Staff Summary of Public Testimony (Appropriations Subcommittee on General Government & Information Technology):
(In support) The bill impacts three areas. First, is a local cost for resentencing the 27 offenders currently sentenced to life without the possibility of parole. This is a cost being imposed by the United States Supreme Court based on its decision in the Miller case and not a cost imposed by the Legislature on local government. Second, is a state cost for the additional workload for the Indeterminate Sentence Review Board. This cost would be far outweighed by the third impact, which is savings from incarceration costs to the Department of Corrections. Over time this bill will eventually save the state money. This is one of the most important juvenile justice bills in the last 17 years. This bill needs to be passed because current state statute has been determined to be unconstitutional.
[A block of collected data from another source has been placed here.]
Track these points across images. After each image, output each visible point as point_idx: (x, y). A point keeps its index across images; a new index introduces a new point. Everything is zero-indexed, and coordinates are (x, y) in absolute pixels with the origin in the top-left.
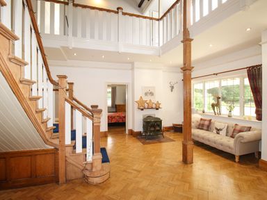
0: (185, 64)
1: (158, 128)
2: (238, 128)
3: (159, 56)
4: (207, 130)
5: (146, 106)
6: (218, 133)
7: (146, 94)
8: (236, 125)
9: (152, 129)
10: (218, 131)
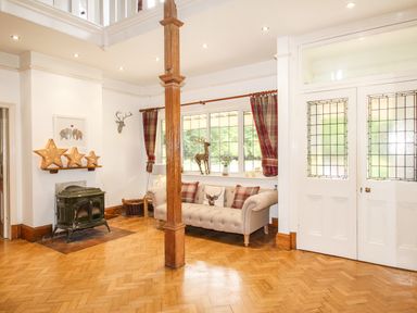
0: (168, 69)
1: (96, 211)
2: (242, 191)
3: (102, 47)
4: (193, 202)
5: (65, 161)
6: (212, 204)
7: (63, 134)
8: (238, 186)
9: (85, 214)
10: (212, 199)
It is known that youth who are sentenced reform in different ways from adults who are sentenced.
(Opposed) None.
Persons Testifying (Public Safety): (In support) Russ Hauge and Jon Tunheim, Washington Association of Prosecuting Attorneys; David Boerner, Sentencing Guidelines Commission; and Sandy Mullins, Office of the Governor.
(In support with concerns) Travis Stearns, Washington Defender Association and Washington Association of Criminal Defense Lawyers; and Nick Allen, Columbia Legal Services.
(With concerns) Shankar Narayan, American Civil Liberties Union of Washington.
(Information only) Kecia Rongen, Indeterminate Sentence Review Board.
Persons Testifying (Appropriations Subcommittee on General Government & Information Technology): Tom McBride, Washington Association of Prosecuting Attorneys; Travis Stearns, Washington Defenders Association; and Chris Kossa, American Civil Liberties Union of Washington.
Persons Signed In To Testify But Not Testifying (Public Safety): None.
Persons Signed In To Testify But Not Testifying (Appropriations Subcommittee on General Government & Information Technology): None.